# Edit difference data
[Start of Attachment]

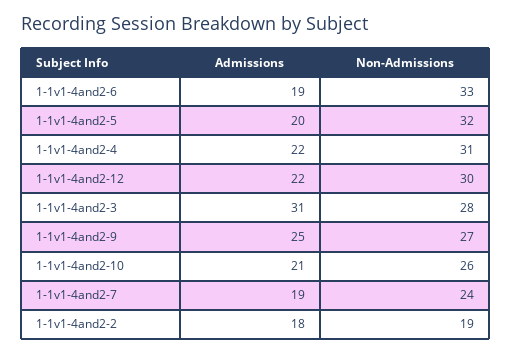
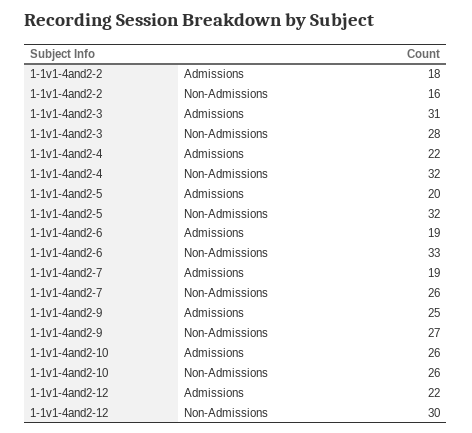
  {
    "Admissions": {
      "1-1v1-4and2-6": 19,
      "1-1v1-4and2-5": 20,
      "1-1v1-4and2-4": 22,
      "1-1v1-4and2-12": 22,
      "1-1v1-4and2-3": 31,
      "1-1v1-4and2-9": 25,
-     "1-1v1-4and2-10": 21,
+     "1-1v1-4and2-10": 26,
      "1-1v1-4and2-7": 19,
      "1-1v1-4and2-2": 18
    },
    "Non-Admissions": {
      "1-1v1-4and2-6": 33,
      "1-1v1-4and2-5": 32,
-     "1-1v1-4and2-4": 31,
+     "1-1v1-4and2-4": 32,
      "1-1v1-4and2-12": 30,
      "1-1v1-4and2-3": 28,
      "1-1v1-4and2-9": 27,
      "1-1v1-4and2-10": 26,
-     "1-1v1-4and2-7": 24,
+     "1-1v1-4and2-7": 26,
-     "1-1v1-4and2-2": 19
+     "1-1v1-4and2-2": 16
    }
  }

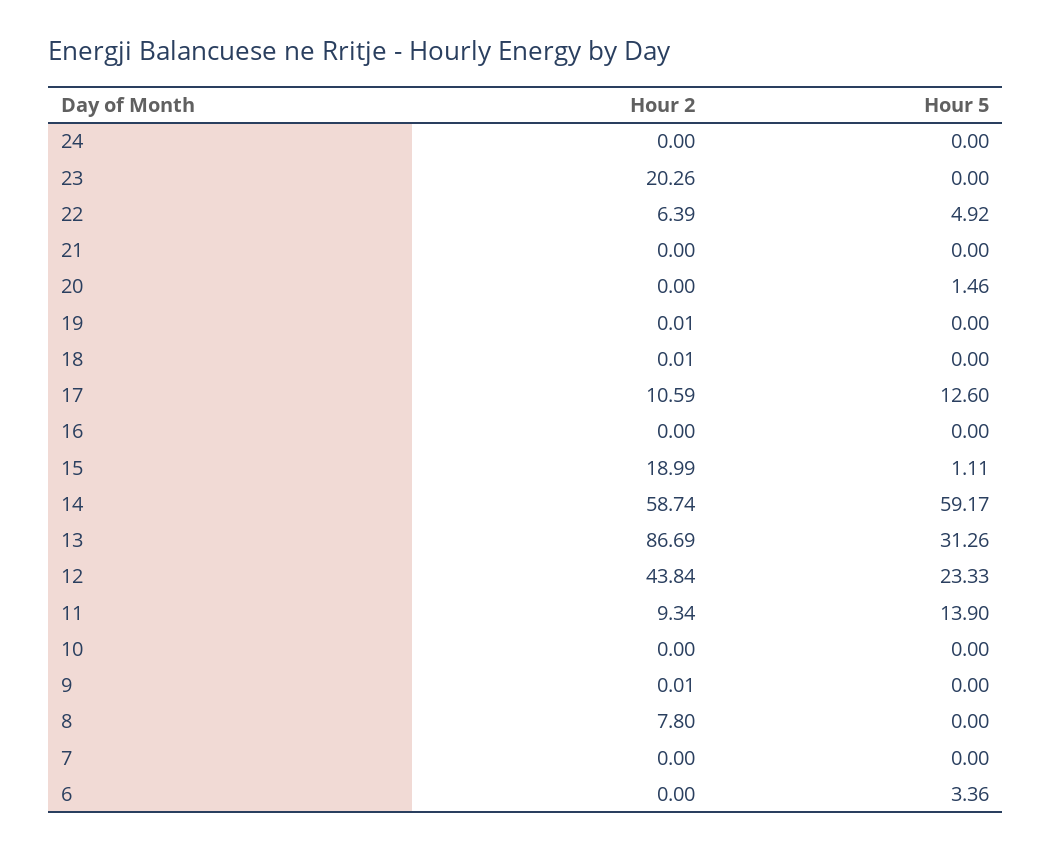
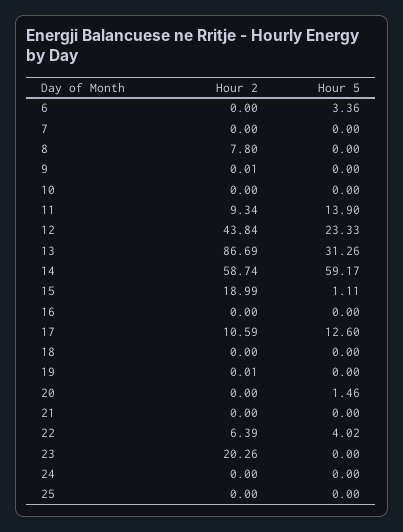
  {
    "Hour 2": {
      "24": 0,
      "23": 20.26,
      "22": 6.39,
      "21": 0,
      "20": 0,
      "19": 0.01,
-     "18": 0.01,
+     "18": 0,
      "17": 10.59,
      "16": 0,
      "15": 18.99,
      "14": 58.74,
      "13": 86.69,
      "12": 43.84,
      "11": 9.34,
      "10": 0,
      "9": 0.01,
      "8": 7.8,
      "7": 0,
-     "6": 0
+     "6": 0,
+     "25": 0
    },
    "Hour 5": {
      "24": 0,
      "23": 0,
-     "22": 4.92,
+     "22": 4.02,
      "21": 0,
      "20": 1.46,
      "19": 0,
      "18": 0,
      "17": 12.6,
      "16": 0,
      "15": 1.11,
      "14": 59.17,
      "13": 31.26,
      "12": 23.33,
      "11": 13.9,
      "10": 0,
      "9": 0,
      "8": 0,
      "7": 0,
-     "6": 3.36
+     "6": 3.36,
+     "25": 0
    }
  }

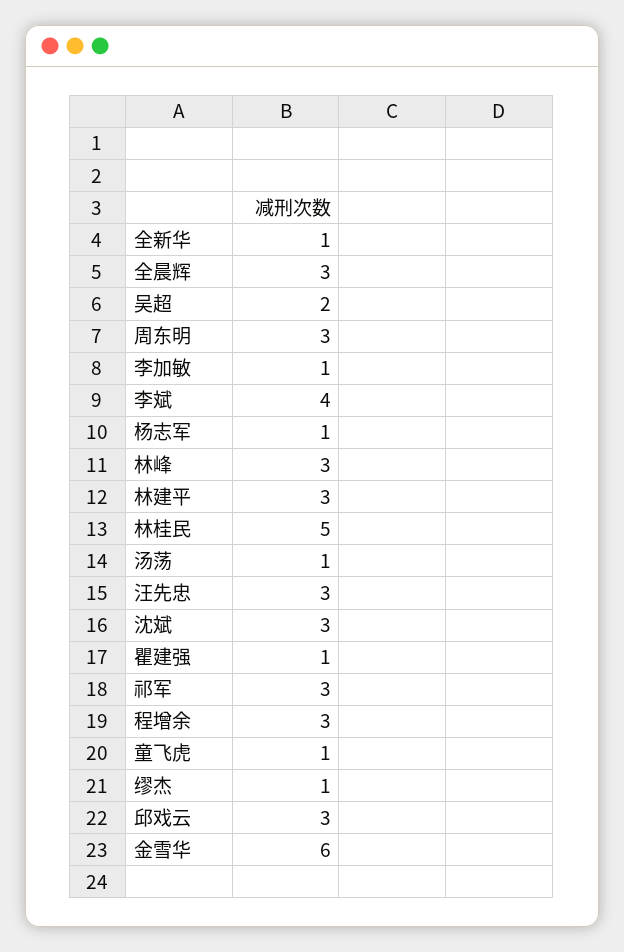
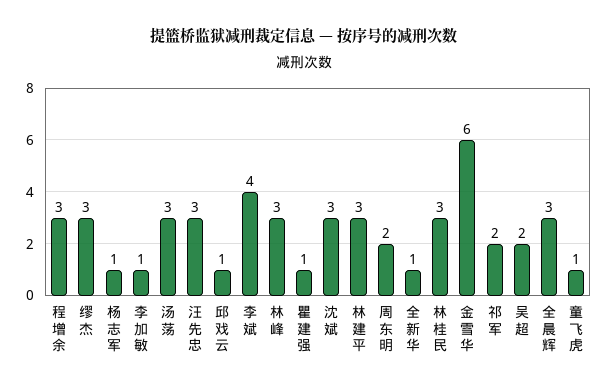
  {
    "全新华": 1,
    "全晨辉": 3,
    "吴超": 2,
-   "周东明": 3,
+   "周东明": 2,
    "李加敏": 1,
    "李斌": 4,
    "杨志军": 1,
    "林峰": 3,
    "林建平": 3,
-   "林桂民": 5,
+   "林桂民": 3,
-   "汤荡": 1,
+   "汤荡": 3,
    "汪先忠": 3,
    "沈斌": 3,
    "瞿建强": 1,
-   "祁军": 3,
+   "祁军": 2,
    "程增余": 3,
    "童飞虎": 1,
-   "缪杰": 1,
+   "缪杰": 3,
-   "邱戏云": 3,
+   "邱戏云": 1,
    "金雪华": 6
  }

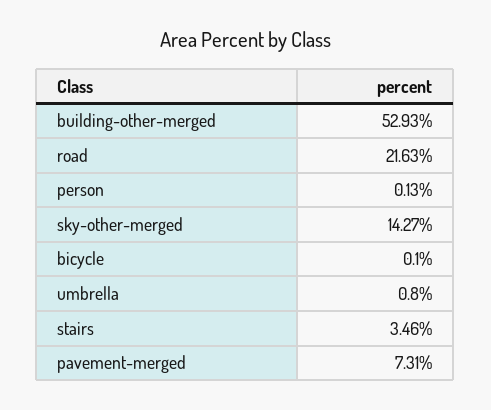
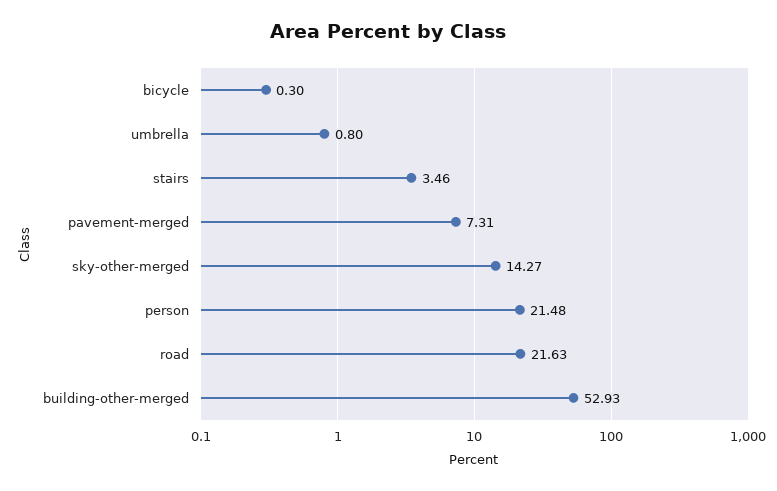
  {
    "building-other-merged": 52.93,
    "road": 21.63,
-   "person": 0.13,
+   "person": 21.48,
    "sky-other-merged": 14.27,
-   "bicycle": 0.1,
+   "bicycle": 0.3,
    "umbrella": 0.8,
    "stairs": 3.46,
    "pavement-merged": 7.31
  }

[End of Attachment]

# Directions for this task
Please copy the data shown above, line by line and exactly, omitting the images.

# Output for this task
  {
    "Admissions": {
      "1-1v1-4and2-6": 19,
      "1-1v1-4and2-5": 20,
      "1-1v1-4and2-4": 22,
      "1-1v1-4and2-12": 22,
      "1-1v1-4and2-3": 31,
      "1-1v1-4and2-9": 25,
-     "1-1v1-4and2-10": 21,
+     "1-1v1-4and2-10": 26,
      "1-1v1-4and2-7": 19,
      "1-1v1-4and2-2": 18
    },
    "Non-Admissions": {
      "1-1v1-4and2-6": 33,
      "1-1v1-4and2-5": 32,
-     "1-1v1-4and2-4": 31,
+     "1-1v1-4and2-4": 32,
      "1-1v1-4and2-12": 30,
      "1-1v1-4and2-3": 28,
      "1-1v1-4and2-9": 27,
      "1-1v1-4and2-10": 26,
-     "1-1v1-4and2-7": 24,
+     "1-1v1-4and2-7": 26,
-     "1-1v1-4and2-2": 19
+     "1-1v1-4and2-2": 16
    }
  }

  {
    "Hour 2": {
      "24": 0,
      "23": 20.26,
      "22": 6.39,
      "21": 0,
      "20": 0,
      "19": 0.01,
-     "18": 0.01,
+     "18": 0,
      "17": 10.59,
      "16": 0,
      "15": 18.99,
      "14": 58.74,
      "13": 86.69,
      "12": 43.84,
      "11": 9.34,
      "10": 0,
      "9": 0.01,
      "8": 7.8,
      "7": 0,
-     "6": 0
+     "6": 0,
+     "25": 0
    },
    "Hour 5": {
      "24": 0,
      "23": 0,
-     "22": 4.92,
+     "22": 4.02,
      "21": 0,
      "20": 1.46,
      "19": 0,
      "18": 0,
      "17": 12.6,
      "16": 0,
      "15": 1.11,
      "14": 59.17,
      "13": 31.26,
      "12": 23.33,
      "11": 13.9,
      "10": 0,
      "9": 0,
      "8": 0,
      "7": 0,
-     "6": 3.36
+     "6": 3.36,
+     "25": 0
    }
  }

  {
    "全新华": 1,
    "全晨辉": 3,
    "吴超": 2,
-   "周东明": 3,
+   "周东明": 2,
    "李加敏": 1,
    "李斌": 4,
    "杨志军": 1,
    "林峰": 3,
    "林建平": 3,
-   "林桂民": 5,
+   "林桂民": 3,
-   "汤荡": 1,
+   "汤荡": 3,
    "汪先忠": 3,
    "沈斌": 3,
    "瞿建强": 1,
-   "祁军": 3,
+   "祁军": 2,
    "程增余": 3,
    "童飞虎": 1,
-   "缪杰": 1,
+   "缪杰": 3,
-   "邱戏云": 3,
+   "邱戏云": 1,
    "金雪华": 6
  }

  {
    "building-other-merged": 52.93,
    "road": 21.63,
-   "person": 0.13,
+   "person": 21.48,
    "sky-other-merged": 14.27,
-   "bicycle": 0.1,
+   "bicycle": 0.3,
    "umbrella": 0.8,
    "stairs": 3.46,
    "pavement-merged": 7.31
  }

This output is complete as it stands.